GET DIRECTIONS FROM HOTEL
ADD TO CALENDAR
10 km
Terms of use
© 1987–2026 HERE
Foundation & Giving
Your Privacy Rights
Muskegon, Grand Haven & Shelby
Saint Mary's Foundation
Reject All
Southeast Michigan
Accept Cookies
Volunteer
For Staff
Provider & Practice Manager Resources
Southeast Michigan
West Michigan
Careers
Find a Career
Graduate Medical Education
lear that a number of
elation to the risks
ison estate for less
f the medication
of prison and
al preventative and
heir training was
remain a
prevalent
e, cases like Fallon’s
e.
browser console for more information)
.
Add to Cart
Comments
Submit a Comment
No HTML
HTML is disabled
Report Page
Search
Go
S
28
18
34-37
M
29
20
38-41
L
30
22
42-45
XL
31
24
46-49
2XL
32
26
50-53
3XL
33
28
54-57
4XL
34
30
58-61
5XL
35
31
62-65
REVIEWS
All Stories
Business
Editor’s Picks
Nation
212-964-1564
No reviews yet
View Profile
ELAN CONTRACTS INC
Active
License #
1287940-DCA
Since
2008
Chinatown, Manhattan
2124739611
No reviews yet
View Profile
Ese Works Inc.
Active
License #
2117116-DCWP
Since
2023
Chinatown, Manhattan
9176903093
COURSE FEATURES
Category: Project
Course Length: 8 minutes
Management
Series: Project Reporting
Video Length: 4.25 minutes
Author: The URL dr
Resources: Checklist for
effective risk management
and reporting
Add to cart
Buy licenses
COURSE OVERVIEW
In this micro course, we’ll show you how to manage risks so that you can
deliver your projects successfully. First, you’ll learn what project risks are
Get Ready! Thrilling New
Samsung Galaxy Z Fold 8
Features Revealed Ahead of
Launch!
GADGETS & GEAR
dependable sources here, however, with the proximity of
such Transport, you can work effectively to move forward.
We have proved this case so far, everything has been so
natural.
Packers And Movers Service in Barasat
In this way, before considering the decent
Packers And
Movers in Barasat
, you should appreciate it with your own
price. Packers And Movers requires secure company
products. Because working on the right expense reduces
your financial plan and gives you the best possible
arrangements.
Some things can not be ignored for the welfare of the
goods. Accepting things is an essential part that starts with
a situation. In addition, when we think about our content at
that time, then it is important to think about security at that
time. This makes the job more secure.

┄┄┄┄┄┄┄┄┄┄

Task to complete -
Work through the records above and count the lines that hold the string "more". Please give only that figure.

Written answer -
2